On the 12 September 2013 (Anton Schlecker v Melitta Josefa Boedeker) the European Court of Justice has confirmed that, where an employment contract does not specify the applicable law, the law applicable will not always be the law of the country where the employee works, if the employee has a closer connection to another jurisdiction.
The questions referred to the European Court of Justice related to the interpretation of Article 6(2) of the Rome Convention, specifically:
“(1) Is Article 6(2) of the Rome Convention on the law applicable to contractual obligations to be interpreted in such a way that, if an employee carries out the work in performance of the employment contract not only habitually but also for a lengthy period and without interruption in the same country, the law of that country should be applied in all cases, even if all other circumstances point to a close connection between the employment contract and another country?
(2) Does an affirmative answer to the first question require that, when concluding the contract of employment, or at least at the commencement of the work, the employer and the employee intended – or were at least aware of the fact – that the work would be carried out over a long period and without interruption in the same country?”
The Court stated that in determining the applicable law, preference must be given to the connection between the employment contract in force and the country where the employee “habitually carries out his work”, which term is to be interpreted broadly.

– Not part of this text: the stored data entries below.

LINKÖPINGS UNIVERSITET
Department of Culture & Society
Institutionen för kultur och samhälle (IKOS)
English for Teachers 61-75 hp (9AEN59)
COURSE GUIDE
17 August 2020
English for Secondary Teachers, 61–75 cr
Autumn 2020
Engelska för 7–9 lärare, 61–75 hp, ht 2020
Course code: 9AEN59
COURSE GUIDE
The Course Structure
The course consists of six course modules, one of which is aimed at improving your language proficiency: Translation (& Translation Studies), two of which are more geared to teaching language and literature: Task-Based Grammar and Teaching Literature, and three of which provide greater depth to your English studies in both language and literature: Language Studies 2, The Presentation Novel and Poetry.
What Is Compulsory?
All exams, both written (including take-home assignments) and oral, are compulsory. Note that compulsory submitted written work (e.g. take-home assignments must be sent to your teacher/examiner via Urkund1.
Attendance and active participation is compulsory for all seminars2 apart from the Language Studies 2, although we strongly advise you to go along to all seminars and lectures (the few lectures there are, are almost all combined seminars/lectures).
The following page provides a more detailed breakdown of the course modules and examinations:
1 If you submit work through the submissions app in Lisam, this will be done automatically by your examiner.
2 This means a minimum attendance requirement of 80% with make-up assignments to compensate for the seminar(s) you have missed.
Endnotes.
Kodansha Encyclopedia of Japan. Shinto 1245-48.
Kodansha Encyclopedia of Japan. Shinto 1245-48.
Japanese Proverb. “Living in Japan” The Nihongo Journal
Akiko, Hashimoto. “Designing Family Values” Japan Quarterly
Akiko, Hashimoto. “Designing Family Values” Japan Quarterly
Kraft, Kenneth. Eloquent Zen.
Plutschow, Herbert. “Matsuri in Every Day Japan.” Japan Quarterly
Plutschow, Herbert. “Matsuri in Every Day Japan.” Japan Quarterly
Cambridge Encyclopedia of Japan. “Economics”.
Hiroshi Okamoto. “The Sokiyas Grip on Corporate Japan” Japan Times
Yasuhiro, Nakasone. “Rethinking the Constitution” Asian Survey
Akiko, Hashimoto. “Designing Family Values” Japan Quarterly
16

It is therefore not necessary to consider the place of business through which the employee is engaged, unless the court is not in a position to determine the country in which the work is habitually carried out.
The Court found that even where an employee carries out work for a lengthy period and without interruption in the same country, the concluding part of Article 6(2) of the Rome Convention allows disregard the law applicable in that country if it appears from the circumstances as a whole that there is a closer connection with another country.
In this respect, the Court was of the view that factors such as the country in which the employee pays taxes, the country covered by social security scheme and pension, sickness insurance and invalidity schemes, salary determination and other working conditions were significant for this analysis.